# Action item
Beneath this task are records; count the lines among them that contain the word "España" and answer with the number only.

Start of Data provided

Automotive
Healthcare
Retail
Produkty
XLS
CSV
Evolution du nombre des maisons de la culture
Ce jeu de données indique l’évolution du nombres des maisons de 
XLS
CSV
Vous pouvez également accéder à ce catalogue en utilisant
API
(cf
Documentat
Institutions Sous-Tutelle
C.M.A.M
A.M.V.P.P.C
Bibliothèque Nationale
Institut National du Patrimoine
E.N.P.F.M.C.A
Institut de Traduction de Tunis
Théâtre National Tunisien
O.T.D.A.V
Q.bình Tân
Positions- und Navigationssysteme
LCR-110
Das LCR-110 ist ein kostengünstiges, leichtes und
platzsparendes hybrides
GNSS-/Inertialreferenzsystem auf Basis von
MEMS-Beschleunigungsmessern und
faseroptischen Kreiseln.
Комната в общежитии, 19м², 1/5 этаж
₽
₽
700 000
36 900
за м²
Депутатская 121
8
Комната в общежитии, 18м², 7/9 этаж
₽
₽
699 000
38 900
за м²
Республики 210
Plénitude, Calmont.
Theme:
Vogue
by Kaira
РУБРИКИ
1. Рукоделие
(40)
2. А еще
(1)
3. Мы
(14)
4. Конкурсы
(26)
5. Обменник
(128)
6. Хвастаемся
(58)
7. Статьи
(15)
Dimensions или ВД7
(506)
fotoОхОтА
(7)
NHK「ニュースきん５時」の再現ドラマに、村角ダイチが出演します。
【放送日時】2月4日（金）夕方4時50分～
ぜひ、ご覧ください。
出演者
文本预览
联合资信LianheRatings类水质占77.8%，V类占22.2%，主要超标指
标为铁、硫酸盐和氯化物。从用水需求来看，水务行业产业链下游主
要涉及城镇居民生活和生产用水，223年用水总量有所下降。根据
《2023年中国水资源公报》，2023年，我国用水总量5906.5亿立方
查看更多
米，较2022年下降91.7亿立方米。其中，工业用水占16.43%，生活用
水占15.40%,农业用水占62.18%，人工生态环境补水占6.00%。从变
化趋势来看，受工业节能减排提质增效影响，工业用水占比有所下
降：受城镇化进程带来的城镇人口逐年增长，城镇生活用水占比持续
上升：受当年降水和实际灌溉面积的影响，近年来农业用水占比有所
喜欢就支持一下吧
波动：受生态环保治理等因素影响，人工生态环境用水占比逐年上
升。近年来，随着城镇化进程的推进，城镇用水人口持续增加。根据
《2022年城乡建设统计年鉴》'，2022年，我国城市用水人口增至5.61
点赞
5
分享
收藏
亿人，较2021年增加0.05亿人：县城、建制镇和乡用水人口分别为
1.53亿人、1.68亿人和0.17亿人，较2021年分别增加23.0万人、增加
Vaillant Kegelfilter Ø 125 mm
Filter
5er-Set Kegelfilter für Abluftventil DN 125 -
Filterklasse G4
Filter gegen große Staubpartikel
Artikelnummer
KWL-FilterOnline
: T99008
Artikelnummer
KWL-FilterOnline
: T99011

End of Data provided
Start of Data provided

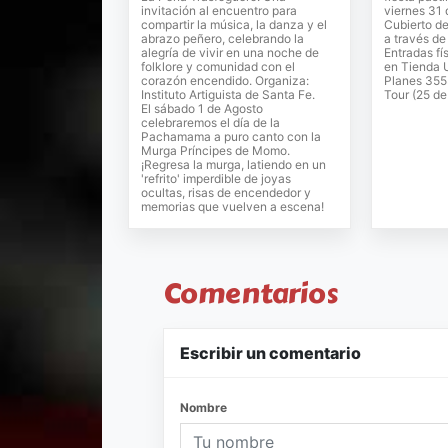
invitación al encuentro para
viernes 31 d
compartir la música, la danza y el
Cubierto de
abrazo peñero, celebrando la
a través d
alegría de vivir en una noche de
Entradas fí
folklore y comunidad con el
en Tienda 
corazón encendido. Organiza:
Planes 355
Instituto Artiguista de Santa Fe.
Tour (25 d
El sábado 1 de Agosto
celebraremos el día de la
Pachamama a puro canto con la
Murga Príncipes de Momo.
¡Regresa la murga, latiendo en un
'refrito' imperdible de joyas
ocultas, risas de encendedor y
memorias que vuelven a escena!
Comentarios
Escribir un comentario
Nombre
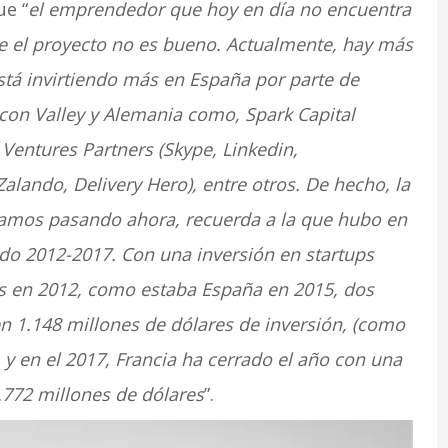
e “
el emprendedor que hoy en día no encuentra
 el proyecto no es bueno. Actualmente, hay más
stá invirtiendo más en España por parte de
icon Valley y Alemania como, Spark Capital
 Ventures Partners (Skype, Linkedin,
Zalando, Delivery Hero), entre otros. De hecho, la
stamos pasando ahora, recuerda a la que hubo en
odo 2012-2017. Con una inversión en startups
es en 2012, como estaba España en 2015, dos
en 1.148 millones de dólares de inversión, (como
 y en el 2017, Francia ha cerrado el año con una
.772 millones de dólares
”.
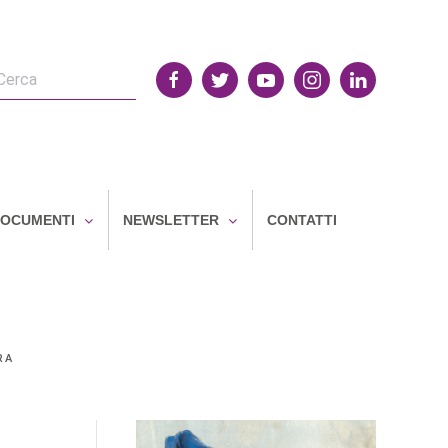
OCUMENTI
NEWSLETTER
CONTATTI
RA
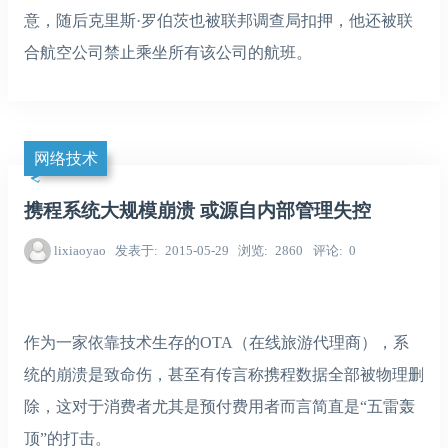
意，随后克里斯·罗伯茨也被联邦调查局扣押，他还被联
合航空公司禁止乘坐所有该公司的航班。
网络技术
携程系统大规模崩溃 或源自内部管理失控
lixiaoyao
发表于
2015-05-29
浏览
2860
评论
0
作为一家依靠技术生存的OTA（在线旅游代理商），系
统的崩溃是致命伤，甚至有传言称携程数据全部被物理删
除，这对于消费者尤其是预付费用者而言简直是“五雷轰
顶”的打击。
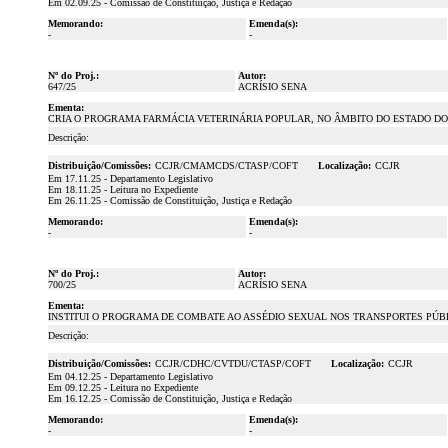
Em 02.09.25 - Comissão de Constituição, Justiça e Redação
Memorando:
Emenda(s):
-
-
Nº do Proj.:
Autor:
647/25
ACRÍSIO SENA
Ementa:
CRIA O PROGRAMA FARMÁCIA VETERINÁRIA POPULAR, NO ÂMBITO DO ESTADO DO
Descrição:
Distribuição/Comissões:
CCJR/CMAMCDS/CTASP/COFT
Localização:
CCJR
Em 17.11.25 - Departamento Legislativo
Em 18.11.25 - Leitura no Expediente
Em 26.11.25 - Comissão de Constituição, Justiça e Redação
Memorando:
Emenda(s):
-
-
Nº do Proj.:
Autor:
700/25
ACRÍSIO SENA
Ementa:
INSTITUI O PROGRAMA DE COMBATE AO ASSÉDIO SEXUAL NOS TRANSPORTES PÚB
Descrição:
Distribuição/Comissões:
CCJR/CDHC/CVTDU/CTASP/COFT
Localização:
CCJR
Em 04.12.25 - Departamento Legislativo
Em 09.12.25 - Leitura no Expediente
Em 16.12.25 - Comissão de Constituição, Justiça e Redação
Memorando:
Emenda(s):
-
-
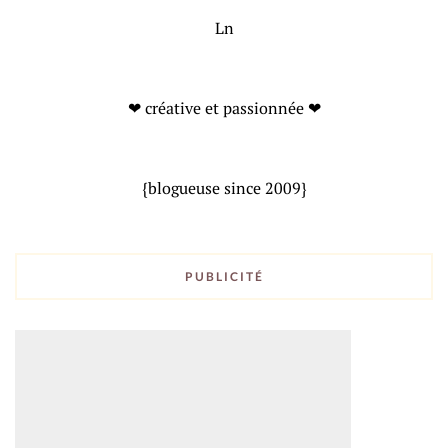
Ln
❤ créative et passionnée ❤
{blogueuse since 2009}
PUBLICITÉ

End of Data provided

# Solved exercise
2